Do politicians have souls, and would they sell?

Now the real question comes: do politicians have souls? Even an Aristotle-Darwin-Galileo-Newton team would have a tough time figuring that one out, but I'll take a jab at it.

Now that we've hopefully concluded that selling souls online is a bit creepy/sac-religious, where does that leave our two main presidential candidates, Barack Obama and John McCain, and their flip-flopping parallelisms? It can be argued that they, like most politicians, have sold their entire beings to all 50 states, voters, and lobbyists while perpetuating false glimpses of hope and promises.

In 2000, John McCain was the presidential nominee for change within the conservatives; he was the maverick of the party. Today he is whoever you want him to be. Before he would say that Christians, specifically Jerry Farewell and Co., were "agents of intolerance," now he sings a different tune, sipping coffee with Billy Graham at his ranch in North Carolina, romanticizing the Southern Baptist Conventions' elites, and claiming himself to be a man of strong conservative values. I won't argue the latter, but I'm a bit suspicious.

Obama on the other hand is like a puppet to his campaign team and the poster-child for political correctness. One day he says "not wearing flag pins does not make me un-patriotic" the next day he wears six, just to keep people happy.
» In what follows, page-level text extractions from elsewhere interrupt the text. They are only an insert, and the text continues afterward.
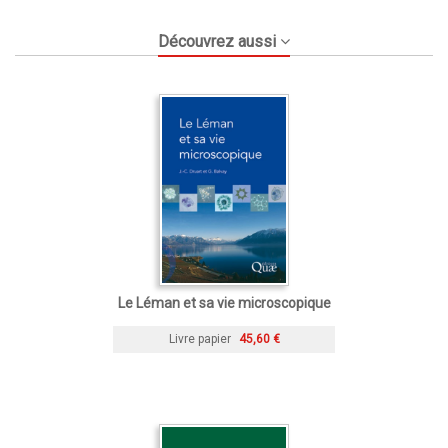
Découvrez aussi
Le Léman et sa vie microscopique
Livre papier
45,60 €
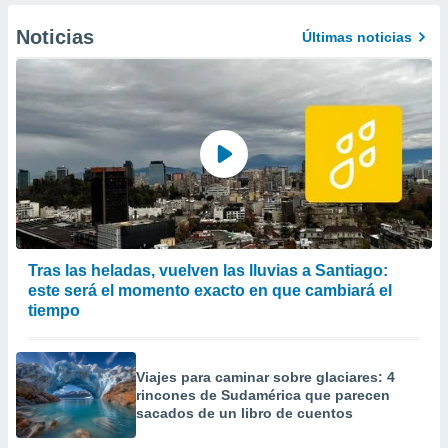
Noticias
Últimas noticias
Tras las heladas, vuelven las lluvias a Santiago:
este será el momento exacto en que cambiará el
tiempo
Viajes para caminar sobre glaciares: 4
rincones de Sudamérica que parecen
sacados de un libro de cuentos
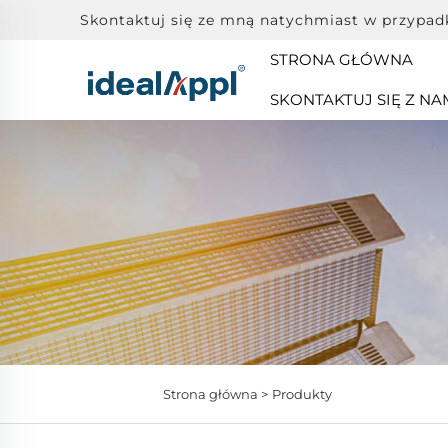
Skontaktuj się ze mną natychmiast w przypad
STRONA GŁÓWNA
SKONTAKTUJ SIĘ Z NA
Strona główna >
Produkty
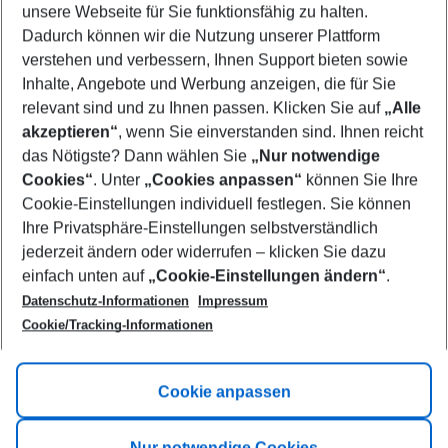
unsere Webseite für Sie funktionsfähig zu halten.
12/08/26
–
10/08/27
5-8 nights
Dadurch können wir die Nutzung unserer Plattform
Who will travel
verstehen und verbessern, Ihnen Support bieten sowie
2 adults
No children
Inhalte, Angebote und Werbung anzeigen, die für Sie
relevant sind und zu Ihnen passen. Klicken Sie auf
„Alle
Show more filter
akzeptieren“
, wenn Sie einverstanden sind. Ihnen reicht
das Nötigste? Dann wählen Sie
„Nur notwendige
Cookies“
. Unter
„Cookies anpassen“
können Sie Ihre
Cookie-Einstellungen individuell festlegen. Sie können
Ihre Privatsphäre-Einstellungen selbstverständlich
jederzeit ändern oder widerrufen – klicken Sie dazu
Footer
einfach unten auf
„Cookie-Einstellungen ändern“
.
Footer navigation
Title A
Datenschutz-Informationen
Impressum
Cookie/Tracking-Informationen
Link A
Title B
Link A
Cookie anpassen
Title C
Link A
Nur notwendige Cookies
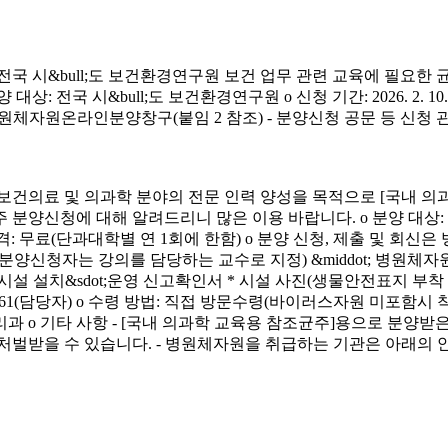
시&bull;도 보건환경연구원 보건 업무 관련 교육에 필요한 
&bull;도 보건환경연구원 o 신청 기간: 2026. 2. 10.(화) ~ 4. 3.
신청 방법: 병원체자원온라인분양창구(붙임 2 참조) - 분양신청 공문 등 신
료 및 의과학 분야의 전문 인력 양성을 목적으로 [국내 의과
에 대해 알려드리니 많은 이용 바랍니다. o 분양 대상: 국내 의과학 교
금) o 분양 가격: 무료(단과대학별 연 1회에 한함) o 분양 신청, 제출 및 회신
서(분양신청자는 강의를 담당하는 교수로 지정) &middot; 병원체자원
 연구시설 설치&sdot;운영 신고확인서 * 시설 사진(생물안전표지 부
913-4261(담당자) o 수령 방법: 직접 방문수령(바이러스자원 미포함시
리과 o 기타 사항 - [국내 의과학 교육용 참조균주]용으로 분
처벌받을 수 있습니다. - 병원체자원을 취급하는 기관은 아래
In one speech he says "Reverend Wright (his controversial pastor) is just one in the norm," the next town hall meeting he disassociates himself from him.

So what does this all mean? I don't know. However, if the candidates have gone this far with the concept of flip-flopping, then they might as well sell their souls on eBay too. Think about it, they could increase their campaign money, and capture the hearts of millions of Americans, weird Americans, but Americans.

Nevertheless, this is why some people are indifferent to politics. That's why most voters' next choice for president would ultimately have to be the lesser of the evils. And unless Abraham Lincoln rises from the dead, I'm sad to say our next best choice just may have to be the air-head that wants to sell her soul on eBay; unless of course she flip-flops on the war on Iraq then it's gridlocked.